Autant la plupart des gens qui vous répondent des banalités positives lorsque vous leur faites part de difficultés sont la plupart du temps simplement gênés, et essaient de faire de leur mieux, autant il s’agit parfois de manipulation psychologique. La positivité n’est alors qu’un prétexte pour «susciter un sentiment de honte chez autrui et l’inciter à penser que ses émotions éprouvantes n’ont aucune validité». C’est, résume la psychothérapeute, de la condescendance.
Enfin, le risque de la positivité toxique est de nous couper les uns des autres. Si je ne peux plus confier mes difficultés, alors le dialogue est rompu et je me retrouve isolé. En tirant ce fil, Whitney Goodman montre que cela contribue à invisibiliser certains combats de société. Des personnes victimes de discriminations, par exemple, n’ont plus les moyens de se faire entendre parce qu’on leur répètera toujours qu’il ne faut pas se présenter comme des victimes, et que le débat sera replacé à un niveau purement individuel, sans remettre en cause une société ou des institutions. La positivité toxique «est une puissante force qui contribue à entretenir le sexisme, le racisme, l’homophobie, la transphobie, le validisme, le classisme, entre autres préjugés», estime la psychothérapeute.
Adopter le bon timing et les bons mots
Mais alors, comment s’en prémunir? En consultation, Whitney Goodman invite ses patients à ne pas se laisser aller à une positivité automatique. «La plupart [de ses séances de psychothérapie] tournent autour du verbe devoir. Les gens ont l’impression qu’ils devraient être plus heureux, ou que ce qu’ils font les en empêche», écrit-elle dans son livre. C’est cette notion de devoir et ses origines que la spécialiste pousse à interroger.

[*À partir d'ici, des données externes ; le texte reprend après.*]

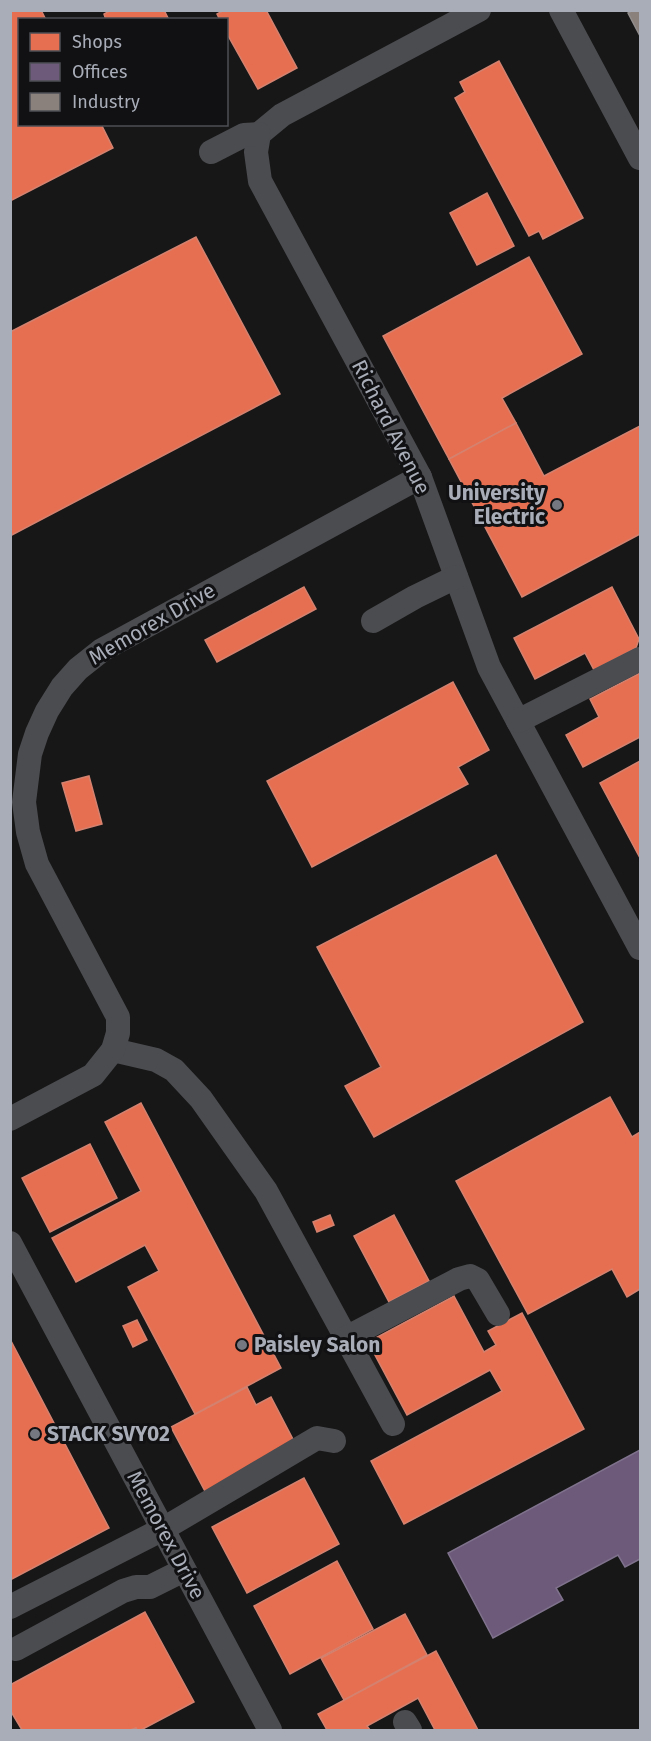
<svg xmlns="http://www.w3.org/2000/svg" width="651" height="1741" font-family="'Fira Sans',sans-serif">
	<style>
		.shops { fill: #e76f51; stroke: #d48270; stroke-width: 1.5 }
		.offices { fill: #6d597a; stroke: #7f728d; stroke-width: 1.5 }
		.industry { fill: #8a817c; stroke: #938e8e; stroke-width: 1.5 }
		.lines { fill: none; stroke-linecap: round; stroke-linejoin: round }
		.minor { stroke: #4b4c50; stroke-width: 24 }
		.poi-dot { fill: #757880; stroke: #111113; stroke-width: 2 }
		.labels { text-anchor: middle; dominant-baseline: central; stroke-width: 6; stroke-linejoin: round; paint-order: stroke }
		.street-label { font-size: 21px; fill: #a8adb8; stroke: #111113 }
		.poi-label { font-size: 21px; font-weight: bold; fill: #a8adb8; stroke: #111113; text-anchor: start }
	</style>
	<rect width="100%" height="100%" fill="#171717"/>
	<g class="shops">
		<path d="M10,10H41L46,20H20V124H101L113,148L10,201Z"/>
		<path d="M111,10H164L169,20H106L104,14Z"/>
		<path d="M224,10H266L297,68L258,89L226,32V20H220L217,14Z"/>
		<path d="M499,61L583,218L543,239L539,231L529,236L455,98L465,92L460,82Z"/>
		<path d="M487,193L514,246L477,265L450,213Z"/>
		<path d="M196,237L280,394L10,536V332Z"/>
		<path d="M529,257L582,354L502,398L516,423L449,459L383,336Z"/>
		<path d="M516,423L544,476L640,426V534L522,597L449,459Z"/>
		<path d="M304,587L316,609L217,662L205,640Z"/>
		<path d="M612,587L639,639L636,648L594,670L585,653L535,679L514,638Z"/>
		<path d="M640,673V737L583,767L566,735L599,717L590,699Z"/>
		<path d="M453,682L489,750L458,767L468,784L312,867L267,781Z"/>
		<path d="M640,761V858L600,783Z"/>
		<path d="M89,776L102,824L76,831L62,783Z"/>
		<path d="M496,855L583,1022L374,1137L345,1086L381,1067L317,947Z"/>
		<path d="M610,1097L632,1137L640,1132V1289L627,1297L612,1269L528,1314L456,1181Z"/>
		<path d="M141,1103L281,1368L195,1414L128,1287L159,1271L145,1245L76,1282L52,1238L141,1191L105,1122Z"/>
		<path d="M90,1144L117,1198L50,1232L22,1178Z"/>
		<path d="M330,1215L334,1225L317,1232L313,1222Z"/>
		<path d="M394,1215L429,1281L389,1302L354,1236Z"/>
		<path d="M454,1296L484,1352L496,1345L488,1331L522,1313L584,1429L404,1524L371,1461L502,1391L490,1370L407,1415L368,1342Z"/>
		<path d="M137,1320L147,1340L133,1347L123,1326Z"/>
		<path d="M10,1339L109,1528L10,1580Z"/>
		<path d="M247,1387L256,1405L271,1397L297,1447L207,1495L171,1427Z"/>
		<path d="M304,1478L339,1544L247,1593L212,1527Z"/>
		<path d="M337,1561L373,1629L290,1674L254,1606Z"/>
		<path d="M145,1612L194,1702L141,1730H137L136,1728L130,1730H22L10,1710V1685Z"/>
		<path d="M405,1614L427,1655L344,1700L321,1658Z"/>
		<path d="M436,1651L478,1730H435L418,1698L367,1726L370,1730H327L318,1714Z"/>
	</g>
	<path class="offices" d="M640,1450V1559L625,1567L618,1555L556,1588L563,1600L493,1638L448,1553Z"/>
	<path class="industry" d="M633,10H640V36L628,13Z"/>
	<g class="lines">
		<g class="minor">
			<path d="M479,10L282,115L259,134L256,152L260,181L420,477L489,667L640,948"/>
			<path d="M561,10L640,158"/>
			<path d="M211,152L244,135L259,134"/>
			<path d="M373,621L415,597L456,577"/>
			<path d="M518,721L640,659"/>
			<path d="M113,1050L156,1060L174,1070L201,1099L266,1191L393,1424"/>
			<path d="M10,1119L93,1075L113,1050L118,1033V1017L37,864L28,832L24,802L30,754L37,733L47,711L62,687L78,669L102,650L420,477"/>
			<path d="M10,1243L270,1730"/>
			<path d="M346,1338L459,1279L470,1276L478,1280L498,1314"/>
			<path d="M10,1607L163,1529L317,1438L334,1441"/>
			<path d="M16,1649L123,1591L136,1587H150L184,1570"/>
			<path d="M405,1722L410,1730"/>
		</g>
	</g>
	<g class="poi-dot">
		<circle cx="557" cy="505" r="6"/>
		<circle cx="242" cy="1345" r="6"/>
		<circle cx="35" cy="1434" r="6"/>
	</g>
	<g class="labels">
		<g class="street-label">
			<text transform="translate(391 427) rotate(63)">Richard Avenue</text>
			<text transform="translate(152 624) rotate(-30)">Memorex Drive</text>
			<text transform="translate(166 1535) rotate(62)">Memorex Drive</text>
		</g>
		<g class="poi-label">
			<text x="545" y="493" text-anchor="end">University<tspan x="545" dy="24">Electric</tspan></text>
			<text x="254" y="1345">Paisley Salon</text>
			<text x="47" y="1434">STACK SVY02</text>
		</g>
	</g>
	<rect width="651" height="1741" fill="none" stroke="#a8adb8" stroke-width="24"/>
	<rect x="18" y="18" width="210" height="108" fill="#111113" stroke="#4d4f55" stroke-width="1.5"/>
	<rect x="30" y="33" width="30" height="18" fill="#e76f51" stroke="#4d4f55" stroke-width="1.5"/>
	<text x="72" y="48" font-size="18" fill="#a8adb8">Shops</text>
	<rect x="30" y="63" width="30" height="18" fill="#6d597a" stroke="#4d4f55" stroke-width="1.5"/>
	<text x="72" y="78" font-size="18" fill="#a8adb8">Offices</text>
	<rect x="30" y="93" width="30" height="18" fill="#8a817c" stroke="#4d4f55" stroke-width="1.5"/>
	<text x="72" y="108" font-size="18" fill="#a8adb8">Industry</text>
</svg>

Whitney Goodman donne également des pistes pour éviter de balancer des platitudes à quelqu’un et faire plus de mal que de bien. Il convient d’abord d’évaluer correctement le timing de sa réaction. Intervenir rapidement auprès de quelqu’un qui vit quelque chose de difficile pour lui dire que tout ira bien n’a aucun intérêt. «Les gens ont souvent besoin d’accepter la réalité d’une situation avant de progresser», rappelle la thérapeute. «Aller trop vite en besogne peut mener à la déception sur tous les fronts.»
Espoir et réalité
Ensuite, inutile de chercher le positif là où il n’y en a pas. «Certaines situations sont simplement très dures à vivre, et c’est acceptable», résume Whitney Goodman. Il est préférable de guetter des signes de la part de son interlocuteur. S’il coupe court à la conversation après une injonction à la positivité, s’il ne vous remercie pas lorsque vous lancez des généralités positives, c’est probablement que cela ne fonctionne pas. «Dans le doute, n’hésitez pas à lui poser la question!»

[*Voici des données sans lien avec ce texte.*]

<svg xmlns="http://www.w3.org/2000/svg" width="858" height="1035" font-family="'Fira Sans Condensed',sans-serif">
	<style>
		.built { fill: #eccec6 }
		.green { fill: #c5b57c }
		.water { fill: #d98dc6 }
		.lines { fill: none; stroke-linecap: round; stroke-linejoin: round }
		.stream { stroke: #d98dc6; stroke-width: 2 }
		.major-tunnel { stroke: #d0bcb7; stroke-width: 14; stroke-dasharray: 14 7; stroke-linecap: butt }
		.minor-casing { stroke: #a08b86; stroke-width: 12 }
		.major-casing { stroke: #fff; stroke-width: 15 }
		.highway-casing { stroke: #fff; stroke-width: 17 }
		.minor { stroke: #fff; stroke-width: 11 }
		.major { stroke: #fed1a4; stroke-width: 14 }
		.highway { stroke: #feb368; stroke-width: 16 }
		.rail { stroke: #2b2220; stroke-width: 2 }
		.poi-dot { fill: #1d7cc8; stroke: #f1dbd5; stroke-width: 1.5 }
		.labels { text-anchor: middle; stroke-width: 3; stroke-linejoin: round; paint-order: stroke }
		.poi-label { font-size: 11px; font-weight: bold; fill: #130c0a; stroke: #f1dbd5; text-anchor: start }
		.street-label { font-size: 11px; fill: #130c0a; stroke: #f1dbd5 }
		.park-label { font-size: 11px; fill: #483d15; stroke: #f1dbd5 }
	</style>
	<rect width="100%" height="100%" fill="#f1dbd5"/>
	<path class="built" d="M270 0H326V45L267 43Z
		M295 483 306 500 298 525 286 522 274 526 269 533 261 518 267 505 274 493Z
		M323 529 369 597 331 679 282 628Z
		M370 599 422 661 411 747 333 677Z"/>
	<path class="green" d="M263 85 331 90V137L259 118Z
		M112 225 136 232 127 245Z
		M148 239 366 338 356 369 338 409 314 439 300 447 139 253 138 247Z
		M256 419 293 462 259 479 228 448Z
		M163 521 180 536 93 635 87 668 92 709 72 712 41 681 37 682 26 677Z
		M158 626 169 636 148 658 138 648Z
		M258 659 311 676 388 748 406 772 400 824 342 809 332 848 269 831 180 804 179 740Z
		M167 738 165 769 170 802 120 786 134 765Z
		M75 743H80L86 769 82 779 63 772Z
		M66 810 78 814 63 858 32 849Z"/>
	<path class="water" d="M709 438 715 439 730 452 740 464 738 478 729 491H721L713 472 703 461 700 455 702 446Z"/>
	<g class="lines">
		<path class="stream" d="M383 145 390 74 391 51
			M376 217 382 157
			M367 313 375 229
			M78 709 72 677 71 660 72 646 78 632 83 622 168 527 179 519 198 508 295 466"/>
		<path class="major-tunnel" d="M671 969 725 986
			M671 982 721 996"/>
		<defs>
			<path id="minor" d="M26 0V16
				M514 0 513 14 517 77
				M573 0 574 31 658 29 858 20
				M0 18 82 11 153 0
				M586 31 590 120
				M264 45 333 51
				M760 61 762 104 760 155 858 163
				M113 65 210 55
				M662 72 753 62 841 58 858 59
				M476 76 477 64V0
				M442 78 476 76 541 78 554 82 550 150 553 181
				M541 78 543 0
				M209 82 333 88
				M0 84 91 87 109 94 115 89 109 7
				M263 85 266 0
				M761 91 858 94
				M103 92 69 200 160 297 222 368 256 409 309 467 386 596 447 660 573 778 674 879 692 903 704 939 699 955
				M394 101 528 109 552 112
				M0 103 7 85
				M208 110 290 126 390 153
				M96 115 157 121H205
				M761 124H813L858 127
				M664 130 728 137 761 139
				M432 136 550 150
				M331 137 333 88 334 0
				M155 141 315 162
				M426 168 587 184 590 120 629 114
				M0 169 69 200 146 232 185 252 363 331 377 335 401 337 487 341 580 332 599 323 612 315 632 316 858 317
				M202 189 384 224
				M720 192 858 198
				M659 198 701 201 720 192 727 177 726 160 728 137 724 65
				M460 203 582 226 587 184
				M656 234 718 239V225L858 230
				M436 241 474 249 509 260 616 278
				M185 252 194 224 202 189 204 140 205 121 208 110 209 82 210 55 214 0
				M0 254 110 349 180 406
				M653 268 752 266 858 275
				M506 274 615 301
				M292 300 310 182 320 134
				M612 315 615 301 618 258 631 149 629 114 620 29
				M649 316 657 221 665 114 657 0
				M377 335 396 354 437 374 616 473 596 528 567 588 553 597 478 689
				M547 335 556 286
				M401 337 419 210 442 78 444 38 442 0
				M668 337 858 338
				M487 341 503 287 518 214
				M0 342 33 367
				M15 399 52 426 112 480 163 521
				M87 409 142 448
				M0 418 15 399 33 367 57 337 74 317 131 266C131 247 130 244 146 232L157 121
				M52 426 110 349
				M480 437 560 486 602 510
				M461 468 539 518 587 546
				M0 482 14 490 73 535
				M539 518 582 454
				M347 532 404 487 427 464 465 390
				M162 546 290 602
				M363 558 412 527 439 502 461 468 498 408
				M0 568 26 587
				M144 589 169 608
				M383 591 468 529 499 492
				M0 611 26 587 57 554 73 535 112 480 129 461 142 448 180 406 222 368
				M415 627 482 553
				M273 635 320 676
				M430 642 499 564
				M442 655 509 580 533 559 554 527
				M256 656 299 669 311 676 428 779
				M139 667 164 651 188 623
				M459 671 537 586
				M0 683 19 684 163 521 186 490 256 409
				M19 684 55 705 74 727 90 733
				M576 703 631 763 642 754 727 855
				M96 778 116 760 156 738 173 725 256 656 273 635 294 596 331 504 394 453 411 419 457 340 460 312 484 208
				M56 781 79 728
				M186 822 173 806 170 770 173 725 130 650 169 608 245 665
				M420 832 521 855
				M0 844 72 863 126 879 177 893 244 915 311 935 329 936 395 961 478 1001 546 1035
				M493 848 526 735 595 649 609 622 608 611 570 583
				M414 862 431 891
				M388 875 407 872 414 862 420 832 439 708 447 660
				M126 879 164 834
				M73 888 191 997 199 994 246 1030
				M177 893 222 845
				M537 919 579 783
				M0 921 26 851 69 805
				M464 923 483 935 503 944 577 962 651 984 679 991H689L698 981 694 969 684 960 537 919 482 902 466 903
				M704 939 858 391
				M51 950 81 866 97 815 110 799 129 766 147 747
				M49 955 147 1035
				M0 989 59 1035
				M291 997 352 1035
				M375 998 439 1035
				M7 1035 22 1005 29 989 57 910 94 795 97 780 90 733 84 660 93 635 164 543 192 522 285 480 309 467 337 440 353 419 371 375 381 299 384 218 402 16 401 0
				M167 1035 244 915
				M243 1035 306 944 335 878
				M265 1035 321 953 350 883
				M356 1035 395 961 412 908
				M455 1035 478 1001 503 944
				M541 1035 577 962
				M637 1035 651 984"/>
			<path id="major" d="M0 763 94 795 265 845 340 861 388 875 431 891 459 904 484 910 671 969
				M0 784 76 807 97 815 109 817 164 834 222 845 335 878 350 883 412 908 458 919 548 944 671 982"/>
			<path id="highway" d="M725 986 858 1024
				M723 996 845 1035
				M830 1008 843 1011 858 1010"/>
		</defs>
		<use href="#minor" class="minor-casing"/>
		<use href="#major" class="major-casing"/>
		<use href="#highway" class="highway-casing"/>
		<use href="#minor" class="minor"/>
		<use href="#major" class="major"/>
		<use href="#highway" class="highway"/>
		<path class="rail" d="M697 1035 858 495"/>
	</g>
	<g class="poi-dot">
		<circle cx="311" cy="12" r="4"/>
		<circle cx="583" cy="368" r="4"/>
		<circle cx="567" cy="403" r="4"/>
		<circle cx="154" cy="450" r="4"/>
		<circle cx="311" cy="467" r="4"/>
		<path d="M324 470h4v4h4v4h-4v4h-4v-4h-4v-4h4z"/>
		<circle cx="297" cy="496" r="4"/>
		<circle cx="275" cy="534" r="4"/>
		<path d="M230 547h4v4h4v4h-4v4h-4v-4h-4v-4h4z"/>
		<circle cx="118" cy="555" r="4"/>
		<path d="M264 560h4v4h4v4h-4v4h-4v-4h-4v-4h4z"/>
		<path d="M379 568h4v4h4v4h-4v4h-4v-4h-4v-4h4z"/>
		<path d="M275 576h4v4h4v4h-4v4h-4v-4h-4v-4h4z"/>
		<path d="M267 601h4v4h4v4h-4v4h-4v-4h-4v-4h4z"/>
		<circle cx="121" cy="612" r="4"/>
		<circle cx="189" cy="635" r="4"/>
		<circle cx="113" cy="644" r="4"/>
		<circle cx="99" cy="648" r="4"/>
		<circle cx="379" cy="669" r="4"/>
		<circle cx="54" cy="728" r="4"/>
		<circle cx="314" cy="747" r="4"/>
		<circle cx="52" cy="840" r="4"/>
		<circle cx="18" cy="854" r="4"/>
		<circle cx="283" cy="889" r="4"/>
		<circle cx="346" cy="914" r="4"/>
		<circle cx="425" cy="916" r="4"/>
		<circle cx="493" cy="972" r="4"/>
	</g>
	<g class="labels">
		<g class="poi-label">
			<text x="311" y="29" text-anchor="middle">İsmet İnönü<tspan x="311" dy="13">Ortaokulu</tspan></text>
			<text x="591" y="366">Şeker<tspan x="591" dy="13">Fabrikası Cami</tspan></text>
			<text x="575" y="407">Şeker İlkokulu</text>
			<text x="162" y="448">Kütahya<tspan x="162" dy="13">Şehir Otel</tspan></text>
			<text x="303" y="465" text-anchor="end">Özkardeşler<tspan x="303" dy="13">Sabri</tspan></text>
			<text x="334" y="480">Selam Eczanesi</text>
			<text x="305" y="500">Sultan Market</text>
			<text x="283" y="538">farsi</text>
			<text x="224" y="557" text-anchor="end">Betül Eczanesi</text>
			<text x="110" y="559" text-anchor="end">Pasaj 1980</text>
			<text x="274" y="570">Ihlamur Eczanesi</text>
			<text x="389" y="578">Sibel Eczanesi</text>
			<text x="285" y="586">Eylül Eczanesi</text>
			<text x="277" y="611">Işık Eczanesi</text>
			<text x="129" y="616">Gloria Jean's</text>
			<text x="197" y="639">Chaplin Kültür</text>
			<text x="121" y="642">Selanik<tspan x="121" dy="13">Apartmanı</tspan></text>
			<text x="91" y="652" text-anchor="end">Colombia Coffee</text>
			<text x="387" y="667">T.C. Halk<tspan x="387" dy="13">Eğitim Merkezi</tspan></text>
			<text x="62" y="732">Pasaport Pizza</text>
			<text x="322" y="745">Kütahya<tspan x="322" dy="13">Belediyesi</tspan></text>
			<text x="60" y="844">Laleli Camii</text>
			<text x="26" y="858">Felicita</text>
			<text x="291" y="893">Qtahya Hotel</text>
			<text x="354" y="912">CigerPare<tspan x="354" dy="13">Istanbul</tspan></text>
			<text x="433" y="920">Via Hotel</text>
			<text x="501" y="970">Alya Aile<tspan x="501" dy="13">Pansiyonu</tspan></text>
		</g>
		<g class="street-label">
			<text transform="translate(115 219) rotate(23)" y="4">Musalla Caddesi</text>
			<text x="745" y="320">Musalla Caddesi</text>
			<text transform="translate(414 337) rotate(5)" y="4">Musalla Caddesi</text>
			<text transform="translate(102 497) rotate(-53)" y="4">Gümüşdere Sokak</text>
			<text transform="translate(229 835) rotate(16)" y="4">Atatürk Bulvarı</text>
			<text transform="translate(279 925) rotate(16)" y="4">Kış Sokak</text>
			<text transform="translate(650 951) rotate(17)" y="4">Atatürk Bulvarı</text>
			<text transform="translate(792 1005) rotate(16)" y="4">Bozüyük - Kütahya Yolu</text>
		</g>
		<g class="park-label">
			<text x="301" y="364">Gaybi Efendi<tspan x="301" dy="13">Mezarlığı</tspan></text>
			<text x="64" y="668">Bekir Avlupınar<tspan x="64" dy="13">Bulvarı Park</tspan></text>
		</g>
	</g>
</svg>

Whitney Goodman a également quelques conseils pour éviter, en tant que manager, la positivité toxique sur son lieu de travail. Plutôt que de favoriser un esprit de groupe consensuel qui briderait les équipes en les obligeant à tout trouver toujours génial, la psychothérapeute encourage le dialogue permanent. Selon elle, il faut manifester une empathie et un intérêt sincère à ses équipes. Dans l’open space comme dans l’intimité, «une positivité saine signifie ménager une place à la réalité, ainsi qu’à l’espoir».